Cyclone Ditwah not an exception

Monday, 1 December 2025 01:48 -     - {{hitsCtrl.values.hits}}

Our country is once again facing a national tragedy. Cyclone Ditwah has torn through the country with devastating force, unleashing floods and landslides that have taken over 300 lives to date and displaced tens of thousands. Entire districts remain underwater. Homes, bridges, hospitals, and livelihoods have been swept away in a matter of hours. Families wait on rooftops for rescue teams that are stretched far beyond their limits. In every sense, this is an unfolding humanitarian emergency.

Right now, the priority must be saving lives. Search-and-rescue operations, the provision of food, shelter, medicine, and clean water, and ensuring safety in temporary camps must receive the full force of the Government’s attention. As the country mobilises to respond, we must confront an uncomfortable truth,  this disaster was not unforeseeable, and it will not be the last of its kind.

In a few days or weeks, when the water recedes and the scale of damage becomes clearer, the conversation will inevitably shift to the economic cost.
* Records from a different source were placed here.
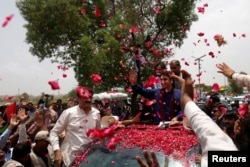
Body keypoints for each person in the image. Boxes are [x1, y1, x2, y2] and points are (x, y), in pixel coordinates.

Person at [49, 86, 101, 167]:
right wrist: (56, 151)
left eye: (90, 97)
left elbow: (98, 134)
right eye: (85, 97)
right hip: (69, 160)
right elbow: (54, 133)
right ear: (78, 98)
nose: (88, 100)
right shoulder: (68, 113)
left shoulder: (96, 114)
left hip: (88, 160)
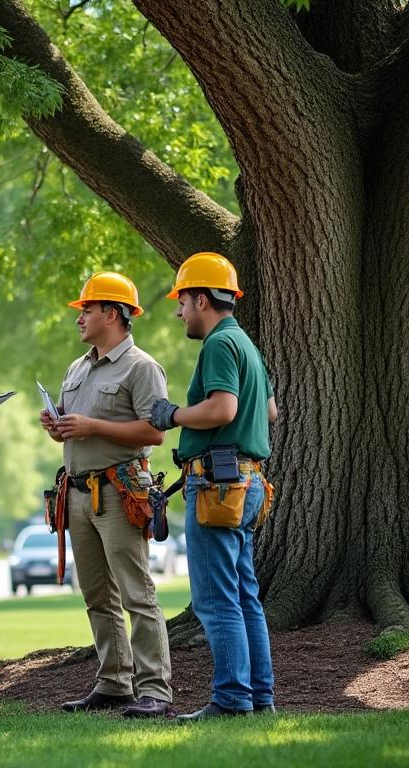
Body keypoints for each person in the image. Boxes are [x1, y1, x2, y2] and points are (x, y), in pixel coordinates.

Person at [147, 251, 278, 720]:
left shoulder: (220, 345)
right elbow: (269, 412)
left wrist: (174, 415)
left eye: (182, 301)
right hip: (247, 482)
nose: (179, 310)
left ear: (202, 299)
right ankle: (259, 698)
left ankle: (231, 700)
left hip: (218, 485)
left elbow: (222, 409)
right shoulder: (247, 344)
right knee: (244, 595)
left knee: (216, 599)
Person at [39, 271, 175, 718]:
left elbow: (155, 432)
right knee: (97, 595)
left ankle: (154, 689)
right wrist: (59, 426)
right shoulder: (77, 368)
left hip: (119, 492)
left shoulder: (142, 367)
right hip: (77, 494)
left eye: (88, 309)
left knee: (137, 593)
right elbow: (77, 432)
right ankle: (115, 682)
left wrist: (92, 426)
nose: (80, 317)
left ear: (112, 313)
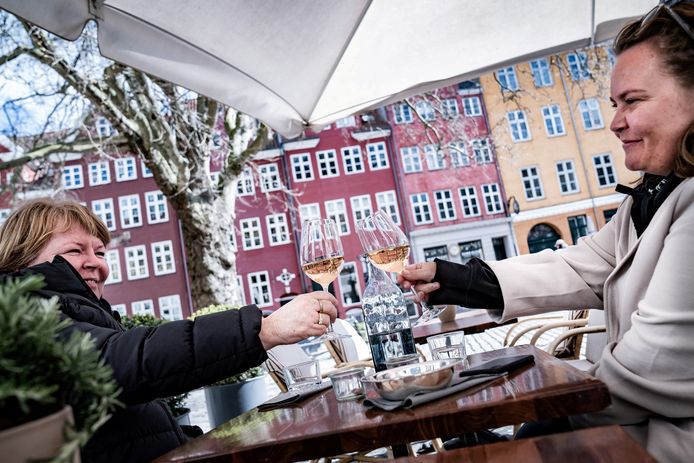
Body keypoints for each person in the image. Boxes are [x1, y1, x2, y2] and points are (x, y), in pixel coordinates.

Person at [398, 2, 694, 461]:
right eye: (614, 104)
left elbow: (646, 371)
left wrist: (544, 422)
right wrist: (459, 280)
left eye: (632, 101)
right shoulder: (660, 191)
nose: (615, 122)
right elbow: (585, 265)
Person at [0, 198, 338, 463]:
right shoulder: (23, 318)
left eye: (100, 252)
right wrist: (264, 329)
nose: (96, 263)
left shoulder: (77, 314)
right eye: (75, 250)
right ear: (21, 260)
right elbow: (119, 361)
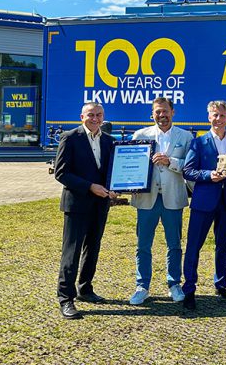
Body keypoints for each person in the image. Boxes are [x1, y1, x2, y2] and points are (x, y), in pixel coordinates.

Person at [54, 102, 116, 320]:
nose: (95, 119)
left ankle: (85, 288)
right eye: (91, 115)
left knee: (93, 248)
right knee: (71, 251)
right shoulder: (70, 138)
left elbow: (111, 171)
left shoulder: (109, 141)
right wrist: (90, 187)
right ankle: (66, 298)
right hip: (77, 204)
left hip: (100, 204)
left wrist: (114, 187)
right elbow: (61, 173)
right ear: (82, 116)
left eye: (99, 115)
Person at [127, 97, 192, 305]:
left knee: (174, 244)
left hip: (173, 197)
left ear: (173, 112)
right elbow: (129, 163)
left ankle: (174, 284)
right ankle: (142, 286)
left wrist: (170, 161)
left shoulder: (186, 136)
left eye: (165, 111)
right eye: (157, 112)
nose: (162, 115)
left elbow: (190, 165)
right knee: (143, 245)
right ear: (152, 114)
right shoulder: (140, 135)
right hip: (147, 198)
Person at [181, 100, 226, 310]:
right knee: (193, 246)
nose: (218, 119)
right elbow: (188, 171)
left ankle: (221, 284)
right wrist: (209, 175)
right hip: (203, 202)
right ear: (209, 117)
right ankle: (189, 289)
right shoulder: (199, 142)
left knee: (223, 245)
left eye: (222, 115)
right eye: (215, 115)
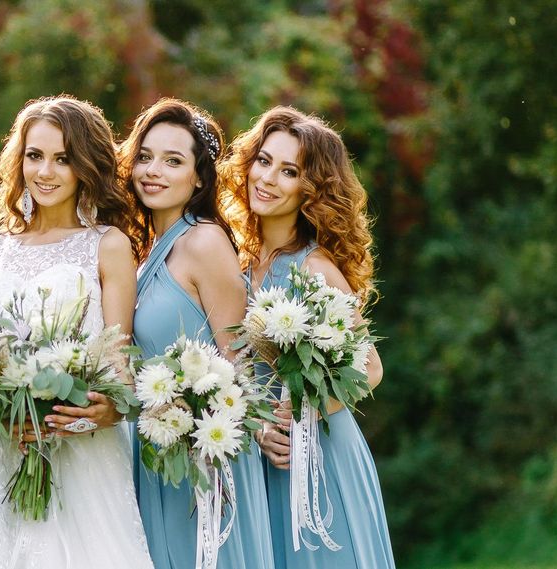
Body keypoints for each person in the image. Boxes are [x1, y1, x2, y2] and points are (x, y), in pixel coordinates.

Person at [0, 95, 154, 569]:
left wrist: (96, 413)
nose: (46, 172)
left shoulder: (108, 245)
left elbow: (118, 363)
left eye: (62, 159)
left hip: (82, 455)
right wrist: (2, 411)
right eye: (35, 156)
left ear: (85, 167)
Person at [220, 105, 394, 568]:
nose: (268, 178)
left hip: (316, 456)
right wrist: (259, 427)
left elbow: (369, 368)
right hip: (258, 454)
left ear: (310, 189)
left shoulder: (314, 268)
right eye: (264, 161)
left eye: (289, 171)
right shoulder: (234, 262)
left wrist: (300, 421)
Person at [117, 98, 276, 569]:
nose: (153, 171)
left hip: (206, 461)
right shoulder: (146, 253)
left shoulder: (204, 241)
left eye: (173, 161)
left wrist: (199, 418)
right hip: (157, 453)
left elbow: (240, 362)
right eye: (145, 156)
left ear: (199, 177)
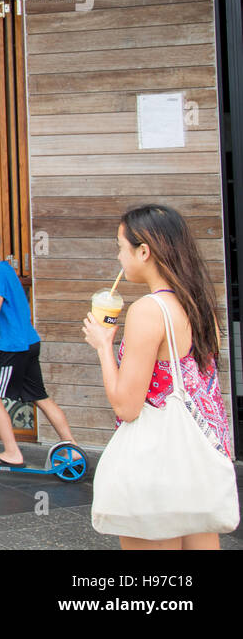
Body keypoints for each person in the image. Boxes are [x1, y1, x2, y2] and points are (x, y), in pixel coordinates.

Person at [82, 204, 234, 550]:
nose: (120, 258)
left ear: (144, 251)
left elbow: (127, 406)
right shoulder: (200, 305)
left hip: (157, 467)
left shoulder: (148, 311)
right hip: (197, 459)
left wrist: (104, 346)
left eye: (121, 247)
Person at [0, 223, 78, 465]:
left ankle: (12, 452)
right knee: (40, 397)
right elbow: (1, 296)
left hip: (13, 347)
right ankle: (72, 448)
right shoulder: (4, 269)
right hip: (30, 342)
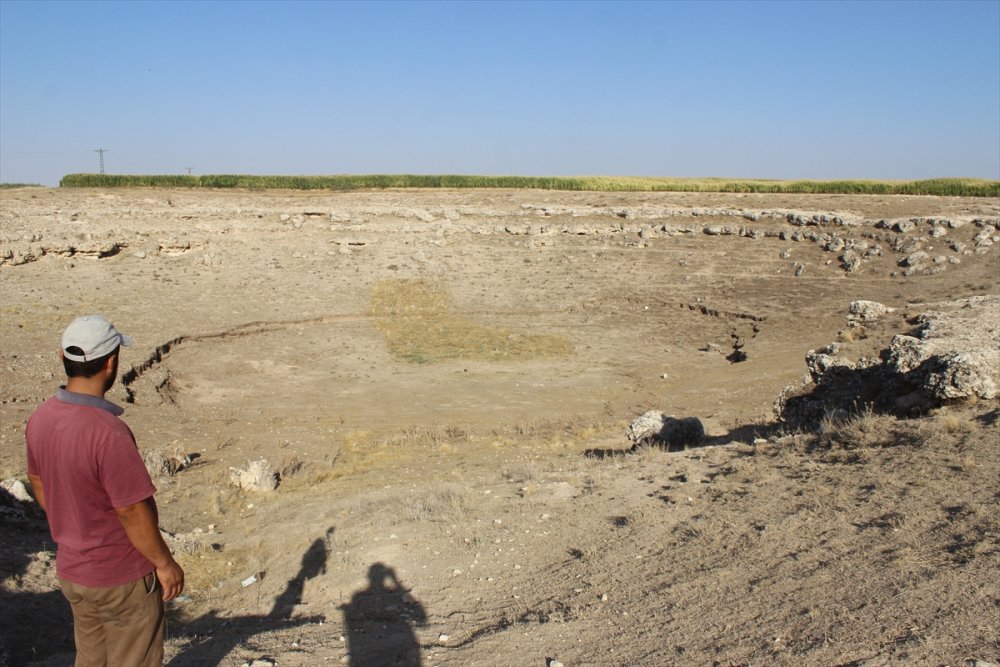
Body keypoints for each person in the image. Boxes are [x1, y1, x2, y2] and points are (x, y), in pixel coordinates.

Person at [25, 315, 184, 667]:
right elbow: (131, 510)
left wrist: (75, 525)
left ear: (63, 357)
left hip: (74, 573)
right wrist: (165, 563)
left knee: (91, 658)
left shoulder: (41, 418)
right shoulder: (108, 433)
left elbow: (37, 480)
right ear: (111, 363)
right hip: (121, 576)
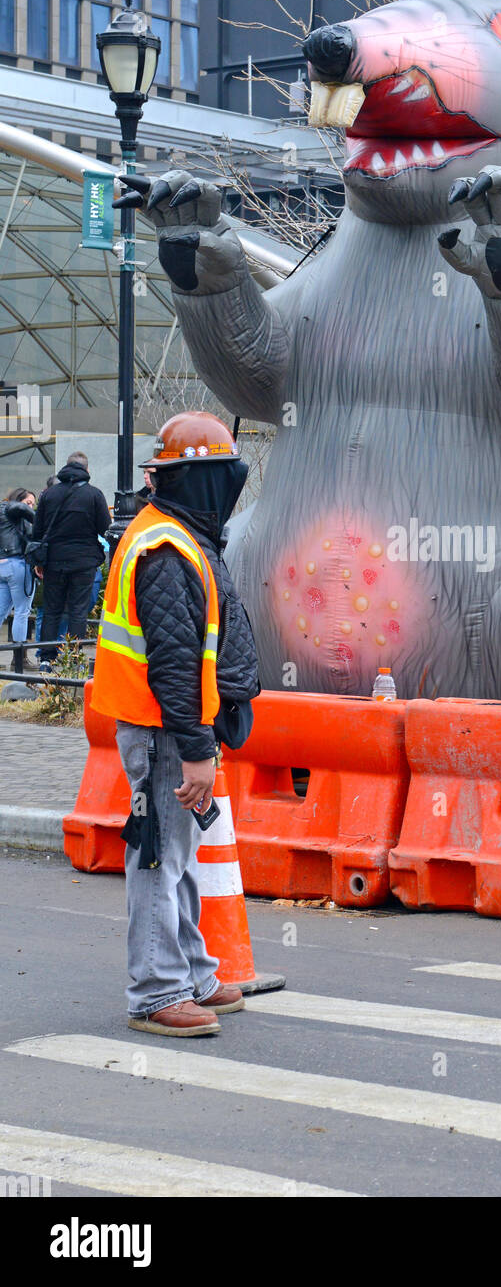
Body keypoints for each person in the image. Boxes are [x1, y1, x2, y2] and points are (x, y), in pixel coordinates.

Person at [91, 412, 260, 1037]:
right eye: (222, 474)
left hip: (170, 727)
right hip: (164, 730)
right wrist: (196, 749)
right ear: (201, 479)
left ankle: (190, 974)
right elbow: (173, 663)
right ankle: (157, 992)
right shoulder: (166, 548)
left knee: (178, 855)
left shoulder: (174, 533)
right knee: (159, 859)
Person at [31, 451, 110, 663]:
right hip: (84, 562)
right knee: (78, 611)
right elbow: (105, 530)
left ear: (66, 468)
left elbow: (37, 531)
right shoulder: (94, 495)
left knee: (52, 610)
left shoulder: (49, 494)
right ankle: (72, 658)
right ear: (87, 470)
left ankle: (46, 659)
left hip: (54, 561)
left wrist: (40, 562)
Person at [0, 487, 37, 669]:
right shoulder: (9, 508)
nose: (30, 506)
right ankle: (19, 660)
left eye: (33, 503)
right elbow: (20, 509)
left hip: (2, 565)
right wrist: (39, 520)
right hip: (17, 564)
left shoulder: (6, 518)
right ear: (18, 500)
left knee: (1, 611)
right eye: (28, 502)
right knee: (22, 612)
Businesses have been destroyed, agricultural lands ruined, and critical infrastructure crippled. The long-term economic burden will be immense, especially for a country already navigating financial vulnerability. These shocks are not isolated events but are part of a pattern of climate-driven disasters that Sri Lanka is increasingly exposed to. And yet, despite decades of warnings, the state of disaster preparedness remains dangerously inadequate.

Since the 2004 tsunami, Sri Lanka has made various attempts to establish disaster management frameworks and emergency-response institutions. But Cyclone Ditwah has revealed how shallow those systems remain. There are no sufficient stockpiles of food, shelter materials, or medical supplies. Search-and-rescue teams are few in number and lack the equipment needed for large-scale operations. Local Government officers and first responders on the ground have not received continuous training, not even in something as basic, yet essential, as handling emergency funds during a crisis.

Climate change must alter Sri Lanka’s reality. Extreme weather events are no longer once-in-a-generation disasters. They are regular occurrences, growing in intensity each year. Floods, landslides, droughts, and cyclones will shape the future of this island far more aggressively than ever before.

If we want to avoid reliving tragedies like this, we must commit to genuine, structural reform. That means investing in disaster-ready infrastructure, early warning systems that function, evacuation routes that are maintained, and public shelters that are equipped in advance. It means training and expanding emergency personnel, not reactively but continuously. It means decentralising disaster management so local authorities have the power and resources to act immediately, instead of waiting for orders from Colombo.

Equally important is sustainable land management. Deforestation, unsafe construction on unstable slopes, blocked drainage systems, and unregulated development have magnified the effects of this cyclone. The country must enforce zoning laws, restore wetlands and natural buffers, and rethink how it builds in vulnerable areas.

And finally, Sri Lanka must integrate climate adaptation into its economic planning. Natural disasters are now economic disasters. They disrupt supply chains, destroy assets, displace workers, and drain public finances. Building resilience is not only an environmental issue but it is an economic imperative.

Cyclone Ditwah is a national tragedy. But it must also be a national wake-up call. Sri Lanka cannot afford to rebuild the same vulnerabilities, the same weaknesses, and the same unprepared systems.